Collection entries

══════

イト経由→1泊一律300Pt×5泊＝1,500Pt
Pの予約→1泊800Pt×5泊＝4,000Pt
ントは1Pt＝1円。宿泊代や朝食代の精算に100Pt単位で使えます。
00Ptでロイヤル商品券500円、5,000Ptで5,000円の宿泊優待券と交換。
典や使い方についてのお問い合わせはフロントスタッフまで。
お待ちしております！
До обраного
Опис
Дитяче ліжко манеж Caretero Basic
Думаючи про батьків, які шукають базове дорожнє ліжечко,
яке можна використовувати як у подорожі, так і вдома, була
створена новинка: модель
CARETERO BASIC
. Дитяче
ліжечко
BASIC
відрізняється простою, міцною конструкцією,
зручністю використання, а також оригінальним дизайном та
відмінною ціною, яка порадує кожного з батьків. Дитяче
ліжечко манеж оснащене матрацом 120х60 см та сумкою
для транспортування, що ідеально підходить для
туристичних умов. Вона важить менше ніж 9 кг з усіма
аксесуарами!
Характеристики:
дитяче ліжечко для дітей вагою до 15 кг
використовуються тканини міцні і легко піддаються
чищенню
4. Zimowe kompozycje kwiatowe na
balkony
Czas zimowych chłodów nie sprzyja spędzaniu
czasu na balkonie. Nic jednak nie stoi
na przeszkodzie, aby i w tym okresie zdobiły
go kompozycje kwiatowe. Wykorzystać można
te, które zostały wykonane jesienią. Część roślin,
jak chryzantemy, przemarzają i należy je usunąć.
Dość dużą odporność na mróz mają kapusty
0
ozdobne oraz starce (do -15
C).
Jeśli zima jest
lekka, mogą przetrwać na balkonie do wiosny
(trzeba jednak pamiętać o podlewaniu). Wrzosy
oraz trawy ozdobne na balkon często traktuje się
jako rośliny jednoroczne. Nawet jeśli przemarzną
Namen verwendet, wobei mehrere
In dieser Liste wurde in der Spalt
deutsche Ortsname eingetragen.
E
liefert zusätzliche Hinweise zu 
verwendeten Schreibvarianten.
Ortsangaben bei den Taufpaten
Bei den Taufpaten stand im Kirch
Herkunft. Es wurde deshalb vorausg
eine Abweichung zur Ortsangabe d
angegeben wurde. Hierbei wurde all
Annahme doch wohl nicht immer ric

══════

## WORK REQUEST
One stretch of the lines above is wanted, from the line that contains "te, które zostały" through the line that contains "angegeben wurde. Hierbei wurde all". Output it exactly.

## TASK RESULT
te, które zostały wykonane jesienią. Część roślin,
jak chryzantemy, przemarzają i należy je usunąć.
Dość dużą odporność na mróz mają kapusty
0
ozdobne oraz starce (do -15
C).
Jeśli zima jest
lekka, mogą przetrwać na balkonie do wiosny
(trzeba jednak pamiętać o podlewaniu). Wrzosy
oraz trawy ozdobne na balkon często traktuje się
jako rośliny jednoroczne. Nawet jeśli przemarzną
Namen verwendet, wobei mehrere
In dieser Liste wurde in der Spalt
deutsche Ortsname eingetragen.
E
liefert zusätzliche Hinweise zu 
verwendeten Schreibvarianten.
Ortsangaben bei den Taufpaten
Bei den Taufpaten stand im Kirch
Herkunft. Es wurde deshalb vorausg
eine Abweichung zur Ortsangabe d
angegeben wurde. Hierbei wurde all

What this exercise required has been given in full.